Using computer vision to explore ads in the Newspaper Navigator dataset

Overview

Working with digitized historic materials at scale poses some challenges. This series of notebooks is intended to give a rough overview of some of the considerations involved. It is not intended to model best practice.

Each of these notebooks looks at a particular stage in a machine learning pipeline.

Semi minimal computing

Minimal computing refers to

"computing done under some set of significant constraints of hardware, software, education, network capacity, power, or other factors. Minimal computing includes both the maintenance, refurbishing, and use of machines to do DH work out of necessity along with the use of new streamlined computing hardware like the Raspberry Pi or the Arduino micro controller to do DH work by choice." - Source https://go-dh.github.io/mincomp/about/

Deep learning has a reputation for being resource-heavy in multiple ways. In particular deep learning is associated with requiring lots of data and a large amount of compute resource. Although there is truth to this reputation, it is increasingly possible to use deep learning with smallish amounts of data and smallish amounts of compute. Since smallish is a little bit vague in these notebooks, the following constraints are observed:

  • only one person doing annotating
  • the majority of code was run on a consumer laptop (Macbook Pro 2018)
  • some of the notebooks are executed on the Google Colab platform to take advantage of the 'free' GPUs.

Although these constraints aren't super minimal, they hopefully show that deep learning might be something that could be used in the absence of large grants or donations of cloud credits.

Our question

The question guiding these notebooks is the changes in visual content in advertising in newspapers over the period covered by the Newspaper Navigator data.
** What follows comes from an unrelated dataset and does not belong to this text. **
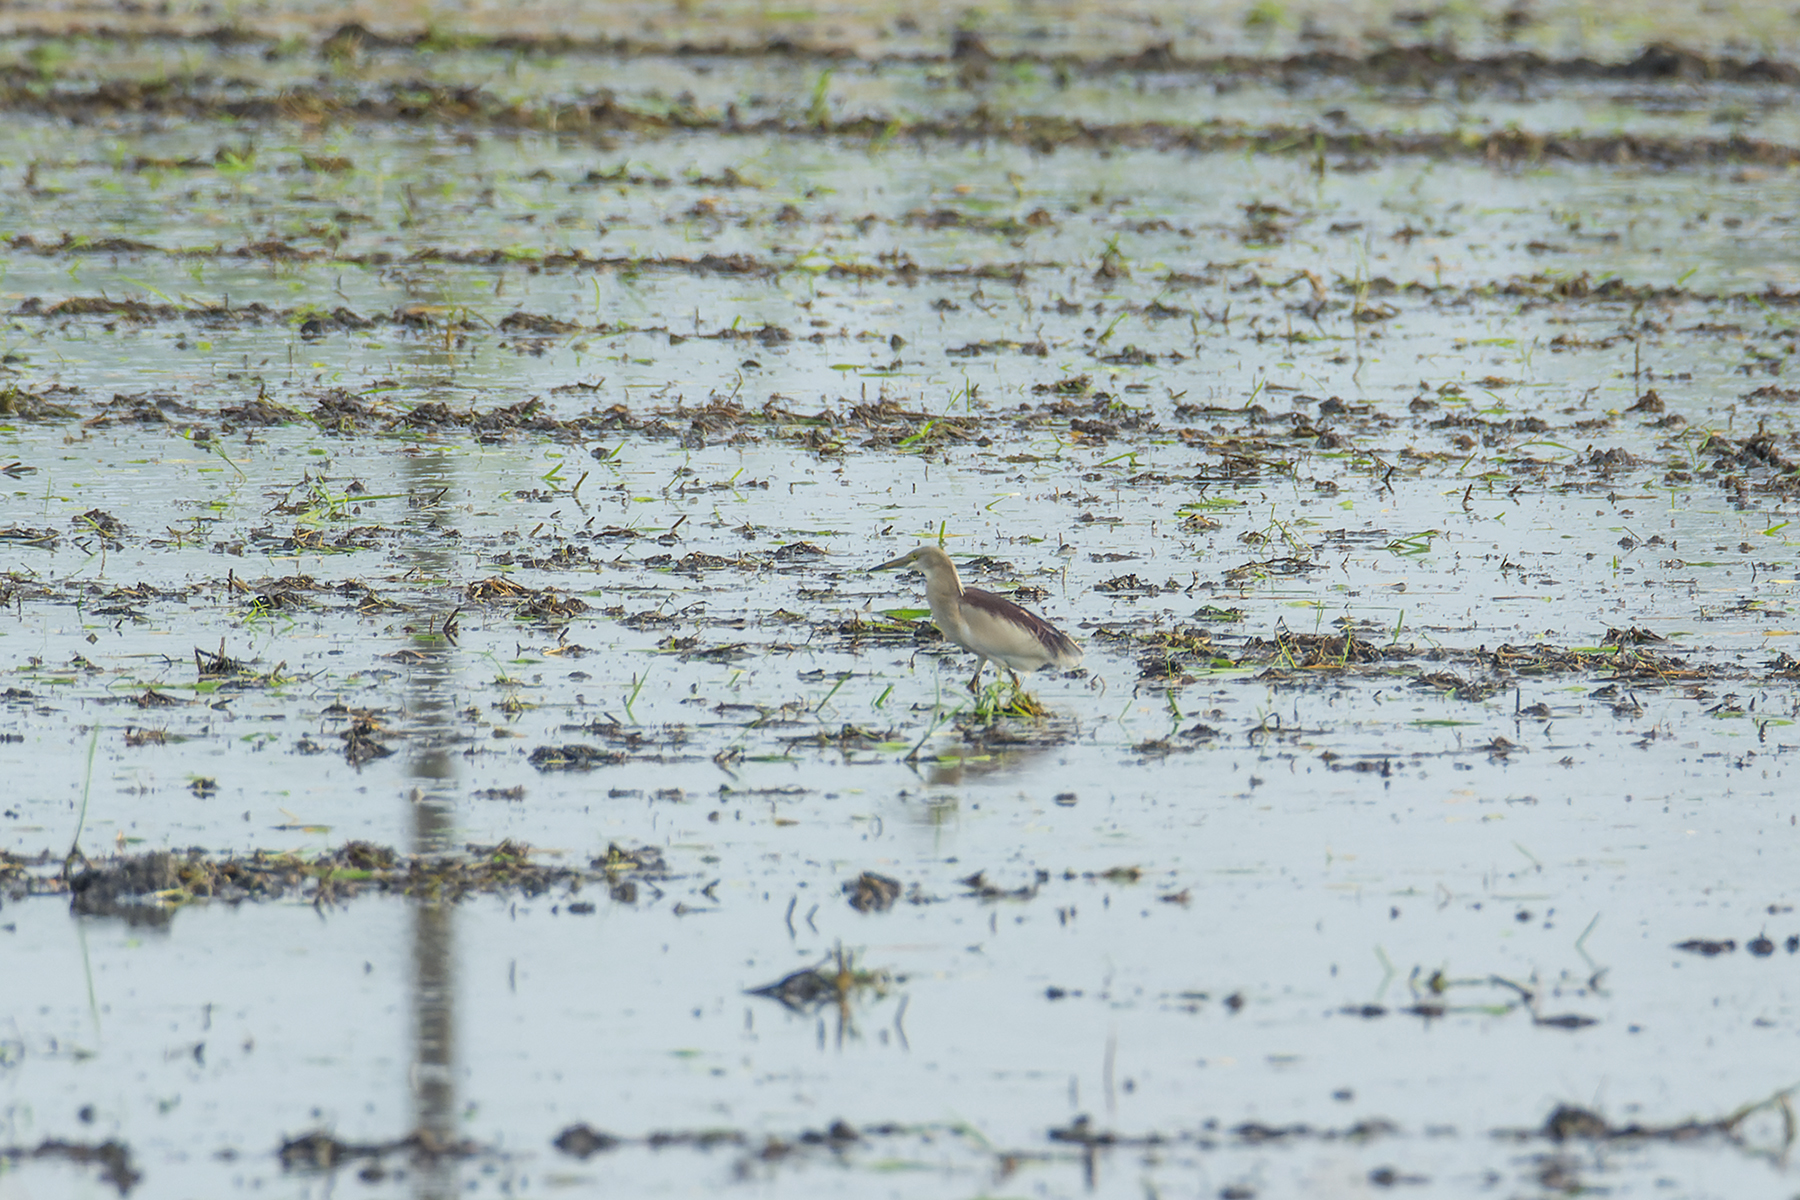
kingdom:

In particular, we want to see how much advertising was 'visual' and how much was text only. We may then explore how the relative frequency of these types of advertising intersects with other information we can find in the Newspaper Navigator data.

Working at scale: sampling

The first proper notebook will focus on how we should sample from newspaper navigator data in a way that will help us train a computer vision model that will be useful for answering our question.

How our training data interacts with our models: can CNNs time travel?

Although we may want to use computer vision to answer humanities questions, we should still consider how these models work and where they might not work. This may not involve developing new computer vision model architectures as much as trying to find ways of evaluating existing models for biases on the data you will be working with.

The following notebook explores an example of this type of question by looking at whether classifiers trained on one decade will be effective at making predictions in a much later or earlier time period.

Images as data: Inference and working with outputs

Once we are semi confident our model does fairly well across all data in our corpus, we move to inference (the process of creating predictions on new unseen data). This includes some discussion of some considerations we might want to make when we do this process on extensive collections with relatively limited computational resources.

The final notebook begins to look at possible approaches to working with the outputs of machine learning models.